Today’s watercolor experiment: another ‘stab’ at pain (pun intended):
I like to understand. Slowly things come into focus. The first thing that came to my mind when I was told, “you have a kidney stone,” was a small rock inside my kidney. Then my doc said, “the pain stops once the stone leaves the ureter and drops into the bladder.” News to me. Since I need pictures help me understand, I turned to my trusty anatomy book illustrated by the famous Frank H. Netter, M.D. His section about the kidney was the basis of today’s watercolor.
Process:
I used my HB pencil to copy one of the pages depicting the kidneys from one of Netter’s anatomy book. To this figure, I added in some red waves (using techniques from Waves and Reflections) to represent waves of pain. While the paper was still damp, I dripped some red ink in the area of the kidney stone. In the bladder area, I made blue waves. Blue is a cool color and represents a calming relief from pain.
I used yellow gauche to paint an asterisk stone on top of one of the red ink spots. The gauche does not soak in to the underlying color.
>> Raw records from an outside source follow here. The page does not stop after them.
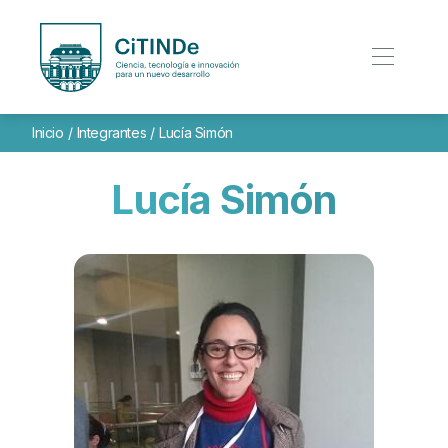
Inicio
/
Integrantes
/
Lucía Simón
Lucía Simón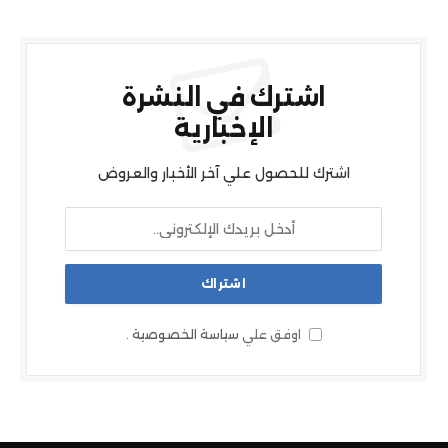
اشترك في النشرة
الإخبارية
اشترك للحصول علي آخر الأخبار والعروض
اوفق علي
سياسة الخصوصية
.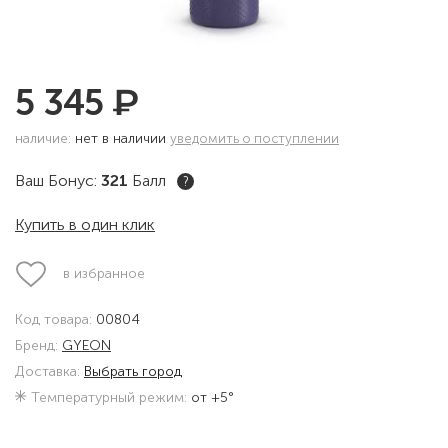
₽
5 345
наличие:
нет в наличии
уведомить о поступлении
Ваш Бонус:
321
Балл
?
Купить в один клик
в избранное
Код товара:
00804
Бренд:
GYEON
Доставка:
Выбрать город
Температурный режим:
от +5°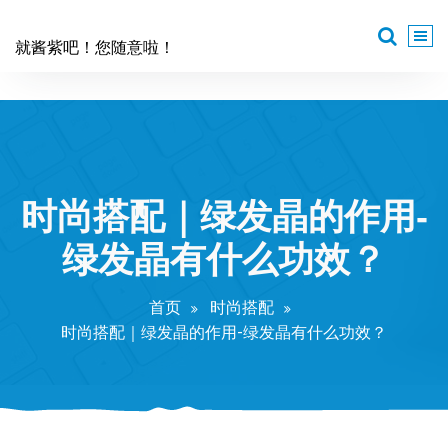
跳
至
就酱紫吧！您随意啦！
正
文
时尚搭配｜绿发晶的作用-
绿发晶有什么功效？
首页
时尚搭配
时尚搭配｜绿发晶的作用-绿发晶有什么功效？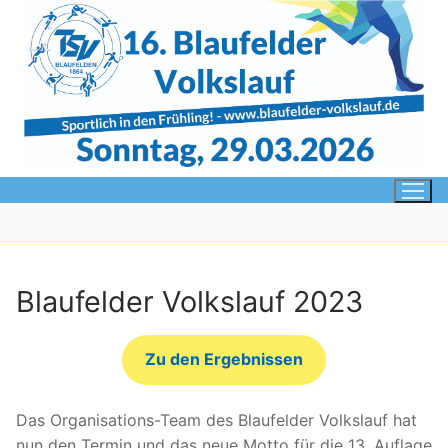
Zum
Inhalt
springen
Blaufelder Volkslauf 2023
Zu den Ergebnissen
Das Organisations-Team des Blaufelder Volkslauf hat
nun den Termin und das neue Motto für die 13. Auflage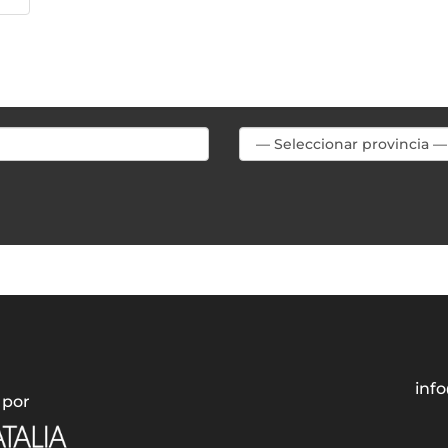
info
 por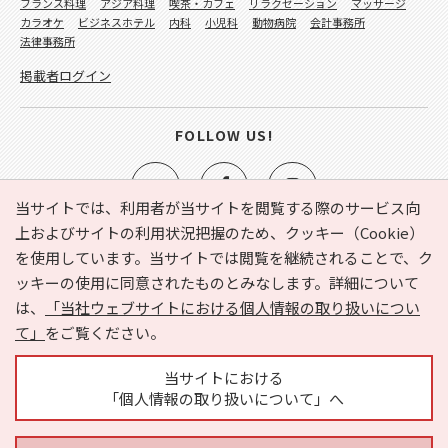
フランス料理
アジア料理
喫茶・カフェ
リラクゼーション
マッサージ
カラオケ
ビジネスホテル
内科
小児科
動物病院
会計事務所
法律事務所
掲載者ログイン
FOLLOW US!
当サイトでは、利用者が当サイトを閲覧する際のサービス向
上およびサイトの利用状況把握のため、クッキー（Cookie）
を使用しています。当サイトでは閲覧を継続されることで、ク
e-NAVITA（イーナビタ）とは？
お気に入り
ヘルプ
ッキーの使用に同意されたものとみなします。詳細について
利用規約
個人情報の取り扱いについて
運営会社
は、
「当社ウェブサイトにおける個人情報の取り扱いについ
サイトマップ
広告掲載に関するお問い合わせ
て」
をご覧ください。
サイトの内容に関するお問い合わせ
当サイトにおける
「個人情報の取り扱いについて」へ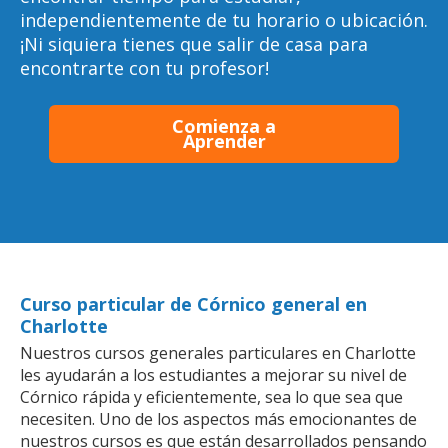
independientemente de tu horario o ubicación.
¡Ni siquiera tienes que salir de casa para
encontrarte con tu profesor!
Comienza a
Aprender
Curso particular de Córnico general en
Charlotte
Nuestros cursos generales particulares en Charlotte
les ayudarán a los estudiantes a mejorar su nivel de
Córnico rápida y eficientemente, sea lo que sea que
necesiten. Uno de los aspectos más emocionantes de
nuestros cursos es que están desarrollados pensando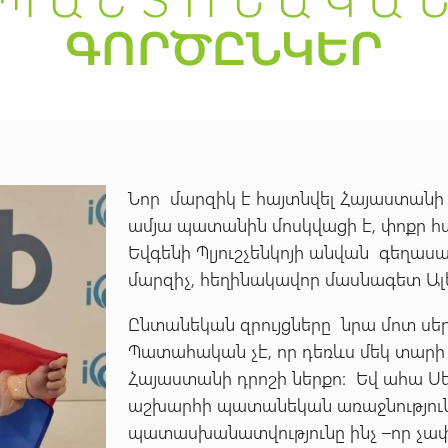
Նոր մարզիկ է հայտնվել Հայաստանի գ
ամյա պատանին մոսկվացի է, փոքր հ
Եվգենի Պլյուշչենկոյի անվան գեղա
մարզիչ, հեղինակավոր մասնագետ Ալե
Ընտանեկան զրույցները նրա մոտ սեր
Պատահական չէ, որ դեռևս մեկ տարի 
Հայաստանի դրոշի ներքո: Եվ ահա Սե
աշխարհի պատանեկան առաջնությունո
պատասխանատվությունը ինչ –որ չափո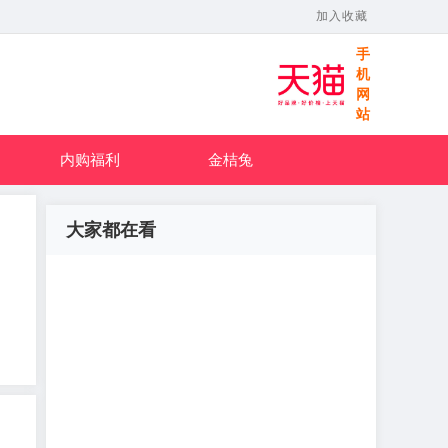
加入收藏
手
机
网
站
内购福利
金桔兔
大家都在看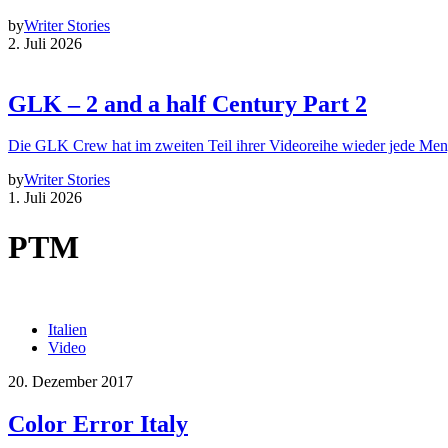
by
Writer Stories
2. Juli 2026
GLK – 2 and a half Century Part 2
Die GLK Crew hat im zweiten Teil ihrer Videoreihe wieder jede Me
by
Writer Stories
1. Juli 2026
PTM
Italien
Video
20. Dezember 2017
Color Error Italy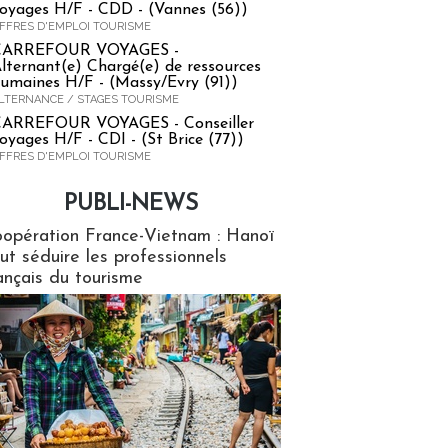
oyages H/F - CDD - (Vannes (56))
FFRES D'EMPLOI TOURISME
CARREFOUR VOYAGES -
lternant(e) Chargé(e) de ressources
umaines H/F - (Massy/Evry (91))
LTERNANCE / STAGES TOURISME
ARREFOUR VOYAGES - Conseiller
oyages H/F - CDI - (St Brice (77))
FFRES D'EMPLOI TOURISME
PUBLI-NEWS
ews
opération France-Vietnam : Hanoï
ut séduire les professionnels
ançais du tourisme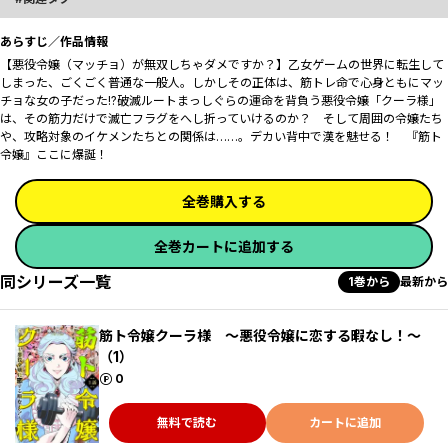
あらすじ／作品情報
【悪役令嬢（マッチョ）が無双しちゃダメですか？】乙女ゲームの世界に転生して
しまった、ごくごく普通な一般人。しかしその正体は、筋トレ命で心身ともにマッ
チョな女の子だった!?破滅ルートまっしぐらの運命を背負う悪役令嬢「クーラ様」
は、その筋力だけで滅亡フラグをへし折っていけるのか？ そして周囲の令嬢たち
や、攻略対象のイケメンたちとの関係は……。デカい背中で漢を魅せる！ 『筋ト
令嬢』ここに爆誕！
全巻購入する
全巻カートに追加する
同シリーズ一覧
1巻から
最新から
筋ト令嬢クーラ様 ～悪役令嬢に恋する暇なし！～
（1）
ポイント
0
無料で読む
カートに追加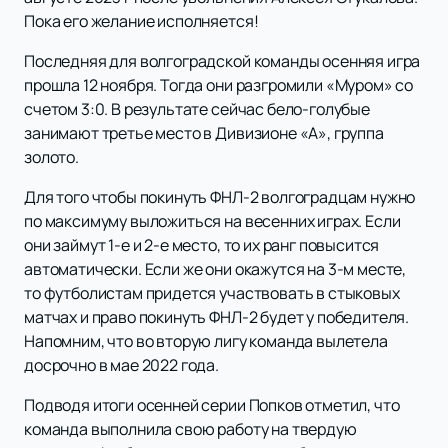
Пока его желание исполняется!
Последняя для волгоградской команды осенняя игра
прошла 12 ноября. Тогда они разгромили «Муром» со
счетом 3:0. В результате сейчас бело-голубые
занимают третье место в Дивизионе «А», группа
золото.
Для того чтобы покинуть ФНЛ-2 волгоградцам нужно
по максимуму выложиться на весенних играх. Если
они займут 1-е и 2-е место, то их ранг повысится
автоматически. Если же они окажутся на 3-м месте,
то футболистам придется участвовать в стыковых
матчах и право покинуть ФНЛ-2 будет у победителя.
Напомним, что во вторую лигу команда вылетела
досрочно в мае 2022 года.
Подводя итоги осенней серии Попков отметил, что
команда выполнила свою работу на твердую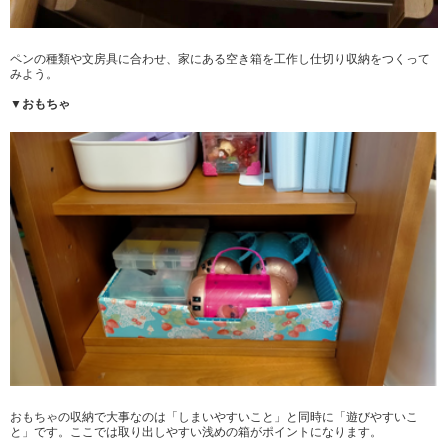
ペンの種類や文房具に合わせ、家にある空き箱を工作し仕切り収納をつくって
みよう。
▼おもちゃ
おもちゃの収納で大事なのは「しまいやすいこと」と同時に「遊びやすいこ
と」です。ここでは取り出しやすい浅めの箱がポイントになります。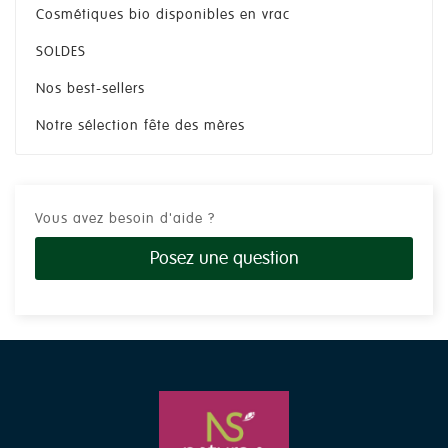
Cosmétiques bio disponibles en vrac
SOLDES
Nos best-sellers
Notre sélection fête des mères
Vous avez besoin d'aide ?
Posez une question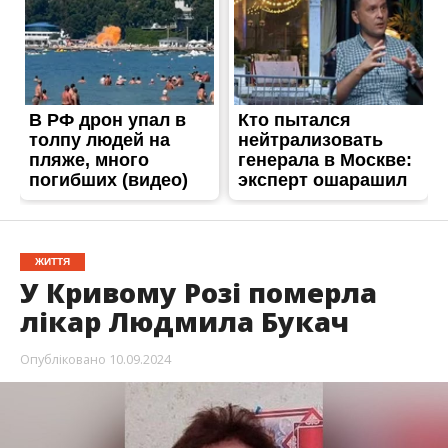
ЖИТТЯ
У Кривому Розі померла
лікар Людмила Букач
Опубліковано
10.09.2024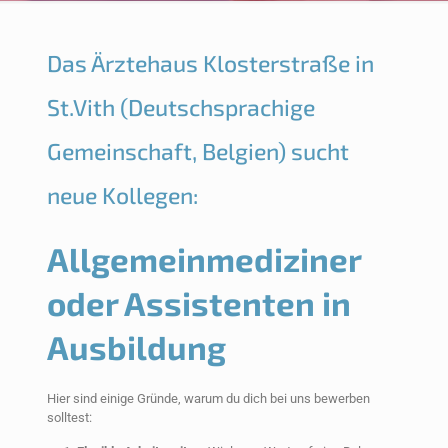
Das Ärztehaus Klosterstraße in
St.Vith (Deutschsprachige
Gemeinschaft, Belgien) sucht
neue Kollegen:
Allgemeinmediziner
oder Assistenten in
Ausbildung
Hier sind einige Gründe, warum du dich bei uns bewerben
solltest: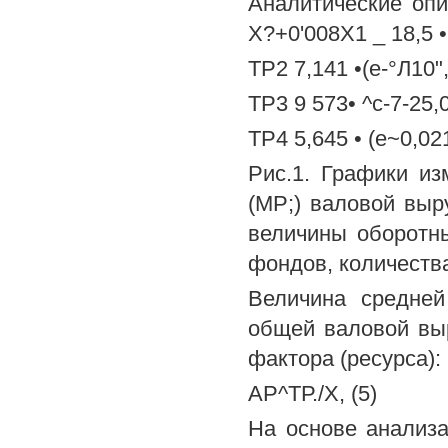
Аналитические опис
Х?+0'008Х1 _ 18,5 •
ТР2 7,141 •(е-°Л10",
ТР3 9 573• ^с-7-25,0
ТР4 5,645 • (е~0,021
Рис.1. Графики из
(МР;) валовой выр
величины оборотн
фондов, количеств
Величина средней
общей валовой выр
фактора (ресурса):
АР^ТР./Х, (5)
На основе анализ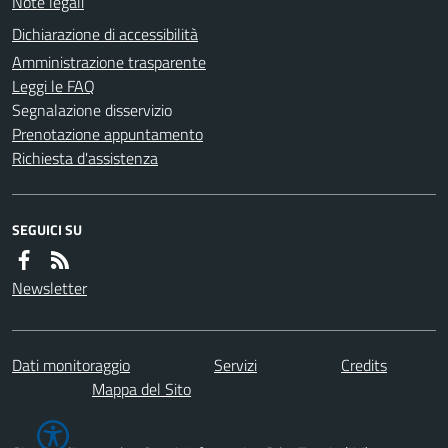
Note legali
Dichiarazione di accessibilità
Amministrazione trasparente
Leggi le FAQ
Segnalazione disservizio
Prenotazione appuntamento
Richiesta d'assistenza
SEGUICI SU
Newsletter
Dati monitoraggio
Servizi
Credits
Mappa del Sito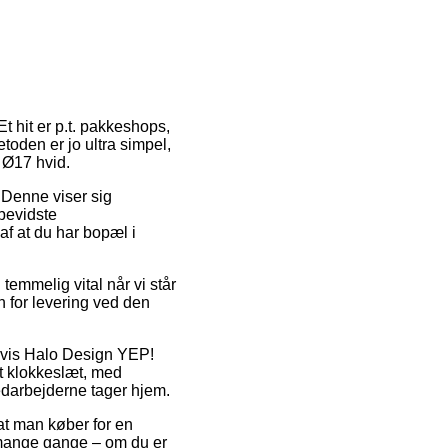
t hit er p.t. pakkeshops,
toden er jo ultra simpel,
 Ø17 hvid.
. Denne viser sig
sbevidste
 af at du har bopæl i
emmelig vital når vi står
n for levering ved den
elvis Halo Design YEP!
lt klokkeslæt, med
medarbejderne tager hjem.
 at man køber for en
 mange gange – om du er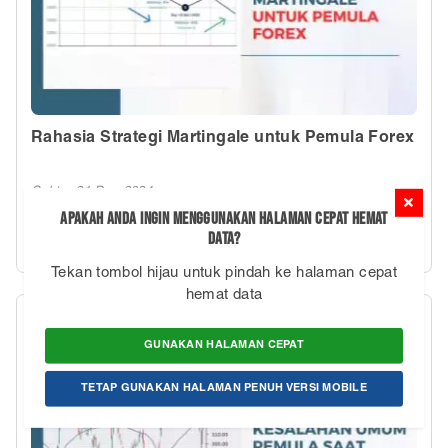
Rahasia Strategi Martingale untuk Pemula Forex
Sabtu, 21 Des 2024
Apakah Anda ingin menggunakan Halaman Cepat Hemat
Trading forex telah menjadi salah satu pilihan investasi
Data?
yang populer di Indonesia, terutama bagi mereka yang
ingin mendapatkan keuntungan besar dalam waktu
Tekan tombol hijau untuk pindah ke halaman cepat
singkat. Salah satu strategi yang sering
hemat data
diperbincangkan oleh para trader adalah strategi
Martingale. Namun, sebelum menerapkan strategi ini,
GUNAKAN HALAMAN CEPAT
penting untuk memahami secara mendalam konsep,
cara kerja, hingga risikonya. Artikel ini akan membahas
TETAP GUNAKAN HALAMAN PENUH VERSI MOBILE
rahasia strategi Martingale untuk pemula forex, lengkap
dengan panduan yang bisa membantu Anda
mengambil keputusan yang bijak.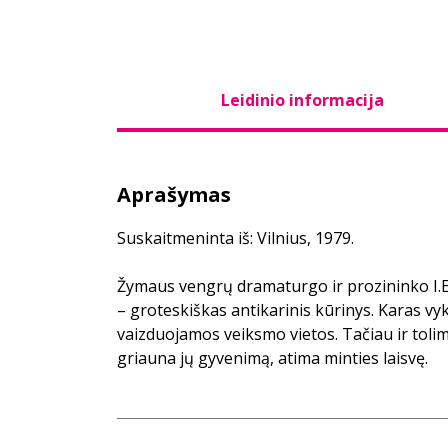
Leidinio informacija
Aprašymas
Suskaitmeninta iš: Vilnius, 1979.
Žymaus vengrų dramaturgo ir prozininko I.
– groteskiškas antikarinis kūrinys. Karas vy
vaizduojamos veiksmo vietos. Tačiau ir tolim
griauna jų gyvenimą, atima minties laisvę.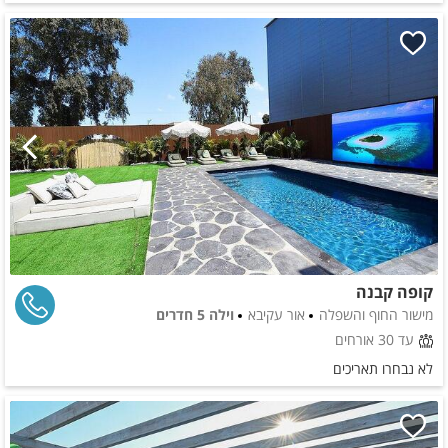
קופה קבנה
מישור החוף והשפלה
אור עקיבא
וילה 5 חדרים
עד 30 אורחים
לא נבחרו תאריכים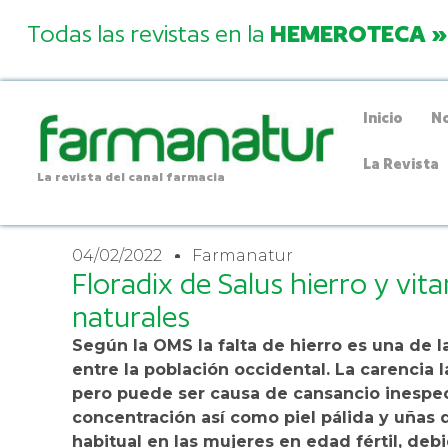
Todas las revistas en la
HEMEROTECA »
Inicio
No
La Revista
La revista del canal farmacia
04/02/2022
Farmanatur
Floradix de Salus hierro y vit
naturales
Según la OMS la falta de hierro es una de 
entre la población occidental. La carencia
pero puede ser causa de cansancio inespecíf
concentración así como piel pálida y uñas
habitual en las mujeres en edad fértil, de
I painted in the major vein and artery and used blue ink to outline the ureter. After the stone, I inked the ureter red.
To avoid the look of an anatomy book page, I obscured them with some neutral tint and permanent mauve. The result was a literal visual ‘pulling back the curtain’ on the mystery of what was going on in my gut.
Comment:
I put in red ink arrows radiating from the stone and an orange asterisk below the bladder which, I anticipate, will be where the real pain will occur in a week or two.